The five justices and three appeals court judges who sided with Texas are all Republican appointees. The four dissenting justices are Democratic appointees. U.S. District Judge Lee Yeakel, who initially blocked the provision, is a Republican appointee.
Texas Gov. Rick Perry, a Republican, praised the Supreme Court action. "This is good news both for the unborn and for the women of Texas, who are now better protected from shoddy abortion providers operating in dangerous conditions. As always, Texas will continue doing everything we can to protect the culture of life in our state," Perry said.
Cecile Richards, president of Planned Parenthood Federation of America, said the groups will continue the legal fight:
"We will take every step we can to protect the health of Texas women.

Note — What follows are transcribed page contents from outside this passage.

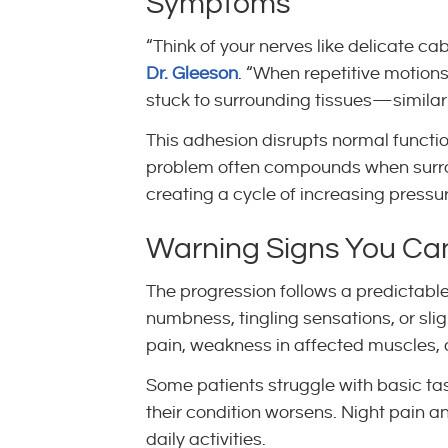
Symptoms
“Think of your nerves like delicate c
Dr. Gleeson
. “When repetitive motion
stuck to surrounding tissues—similar
This adhesion disrupts normal functi
problem often compounds when surroun
creating a cycle of increasing pressu
Warning Signs You Can’
The progression follows a predictabl
numbness, tingling sensations, or sli
pain, weakness in affected muscles, 
Some patients struggle with basic tas
their condition worsens. Night pain 
daily activities.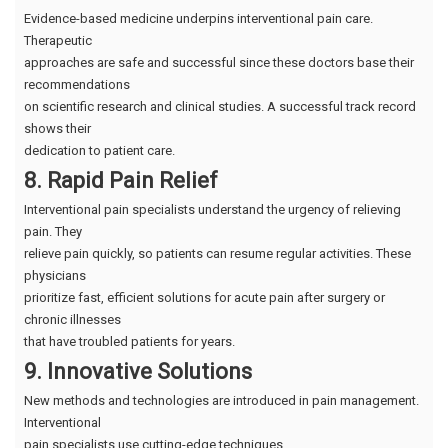
Evidence-based medicine underpins interventional pain care.
Therapeutic
approaches are safe and successful since these doctors base their
recommendations
on scientific research and clinical studies. A successful track record
shows their
dedication to patient care.
8. Rapid Pain Relief
Interventional pain specialists understand the urgency of relieving
pain. They
relieve pain quickly, so patients can resume regular activities. These
physicians
prioritize fast, efficient solutions for acute pain after surgery or
chronic illnesses
that have troubled patients for years.
9. Innovative Solutions
New methods and technologies are introduced in pain management.
Interventional
pain specialists use cutting-edge techniques.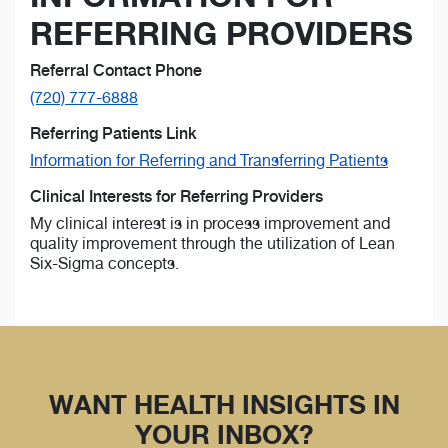
REFERRING PROVIDERS
Referral Contact Phone
(720) 777-6888
Referring Patients Link
Information for Referring and Transferring Patients
Clinical Interests for Referring Providers
My clinical interest is in process improvement and
quality improvement through the utilization of Lean
Six-Sigma concepts.
WANT HEALTH INSIGHTS IN
YOUR INBOX?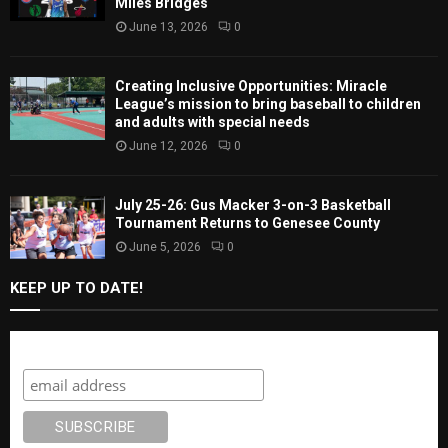
Miles Bridges
June 13, 2026
0
Creating Inclusive Opportunities: Miracle
League’s mission to bring baseball to children
and adults with special needs
June 12, 2026
0
July 25-26: Gus Macker 3-on-3 Basketball
Tournament Returns to Genesee County
June 5, 2026
0
KEEP UP TO DATE!
Subscribe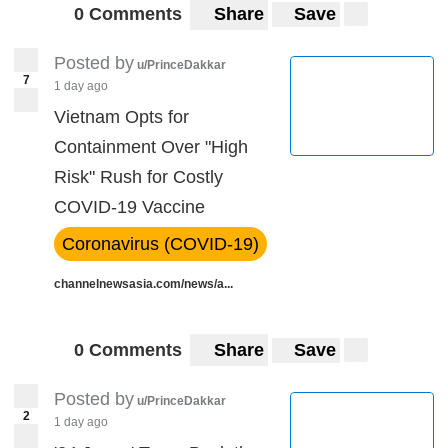
0 Comments
Share
Save
Posted by
u/PrinceDakkar
7
1 day ago
Vietnam Opts for
Containment Over "High
Risk" Rush for Costly
COVID-19 Vaccine
Coronavirus (COVID-19)
channelnewsasia.com/news/a...
0 Comments
Share
Save
Posted by
u/PrinceDakkar
2
1 day ago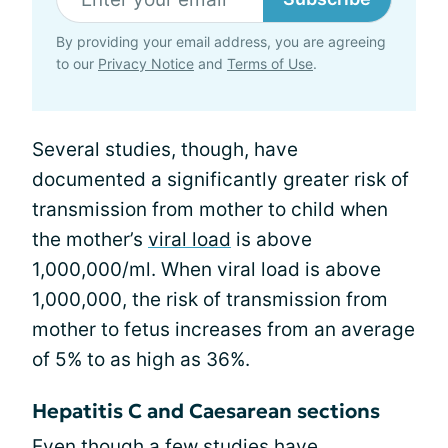
By providing your email address, you are agreeing
to our
Privacy Notice
and
Terms of Use
.
Several studies, though, have
documented a significantly greater risk of
transmission from mother to child when
the mother’s
viral load
is above
1,000,000/ml. When viral load is above
1,000,000, the risk of transmission from
mother to fetus increases from an average
of 5% to as high as 36%.
Hepatitis C and Caesarean sections
Even though a few studies have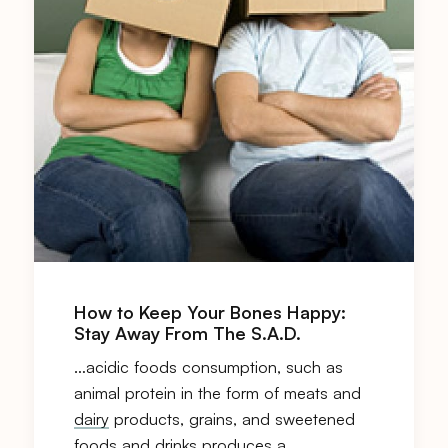
How to Keep Your Bones Happy:
Stay Away From The S.A.D.
…acidic foods consumption, such as
animal protein in the form of meats and
dairy
products, grains, and sweetened
foods and drinks produces a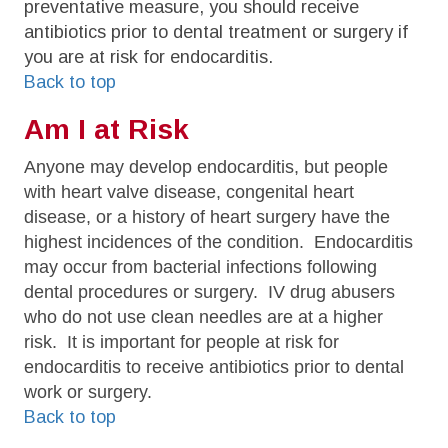
preventative measure, you should receive
antibiotics prior to dental treatment or surgery if
you are at risk for endocarditis.
Back to top
Am I at Risk
Anyone may develop endocarditis, but people
with heart valve disease, congenital heart
disease, or a history of heart surgery have the
highest incidences of the condition. Endocarditis
may occur from bacterial infections following
dental procedures or surgery. IV drug abusers
who do not use clean needles are at a higher
risk. It is important for people at risk for
endocarditis to receive antibiotics prior to dental
work or surgery.
Back to top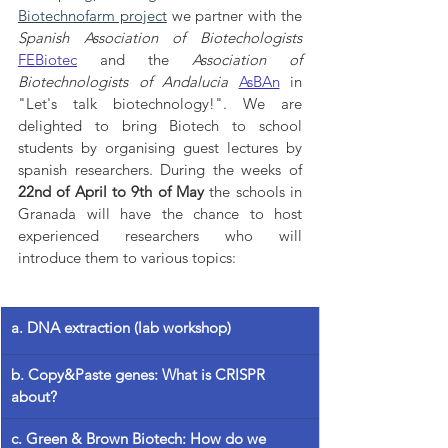
Biotechnofarm project
 we partner with the 
Spanish Association of Biotechologists
FEBiotec
and the 
Association of 
Biotechnologists of Andalucia
AsBAn
 in 
"Let's talk biotechnology!". We are 
delighted to bring Biotech to school 
students by organising guest lectures by 
spanish researchers. During the weeks of 
22nd of April to 9th of May
 the schools in 
Granada will have the chance to host 
experienced researchers who will 
introduce them to various topics:
a. DNA extraction (lab workshop)
b. Copy&Paste genes: What is CRISPR 
about?
c. Green & Brown Biotech: How do we 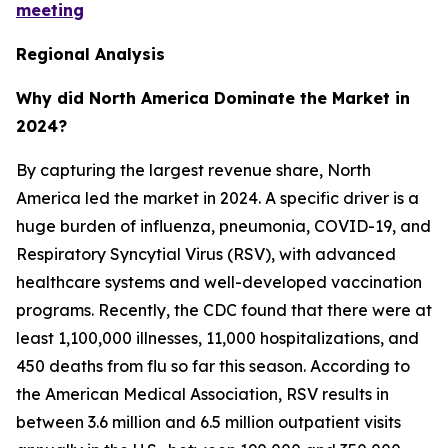
meeting
Regional Analysis
Why did North America Dominate the Market in
2024?
By capturing the largest revenue share, North
America led the market in 2024. A specific driver is a
huge burden of influenza, pneumonia, COVID-19, and
Respiratory Syncytial Virus (RSV), with advanced
healthcare systems and well-developed vaccination
programs. Recently, the CDC found that there were at
least 1,100,000 illnesses, 11,000 hospitalizations, and
450 deaths from flu so far this season. According to
the American Medical Association, RSV results in
between 3.6 million and 6.5 million outpatient visits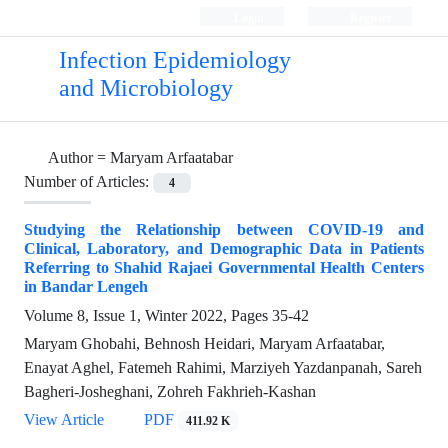
Login
Register
Infection Epidemiology
and Microbiology
Author =
Maryam Arfaatabar
Number of Articles:
4
Studying the Relationship between COVID-19 and
Clinical, Laboratory, and Demographic Data in Patients
Referring to Shahid Rajaei Governmental Health Centers
in Bandar Lengeh
Volume 8, Issue 1, Winter 2022, Pages
35-42
Maryam Ghobahi, Behnosh Heidari, Maryam Arfaatabar,
Enayat Aghel, Fatemeh Rahimi, Marziyeh Yazdanpanah, Sareh
Bagheri-Josheghani, Zohreh Fakhrieh-Kashan
View Article
PDF
411.92 K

This law is blocking women in Texas from getting a safe and legal medical procedure that has been their constitutionally protected right for 40 years. This is outrageous and unacceptable - and also demonstrates why we need stronger federal protections for women's health. Your rights and your ability to make your own medical decisions should not depend on your ZIP code," Richards said.
Tennessee and Utah are the other states enforcing their laws on admitting privileges. Similar laws are under temporary court injunctions in Alabama, Kansas, Mississippi, North Dakota and Wisconsin.
In Texas, 12 abortion providers say they have attempted to obtain hospital privileges for their doctors, but so far none of the hospitals have responded to the requests. That means those clinics can no longer offer abortions, leaving at most 20 facilities open in a state of 26 million people. All of those facilities are in metropolitan areas, with none in the Rio Grande Valley along the border with Mexico. Currently, only six out of 32 abortions clinics in Texas qualify as ambulatory surgical centers, and some have doctors who do not meet the admitting privileges requirement.
Texas women undergo an average of 80,000 abortions a year.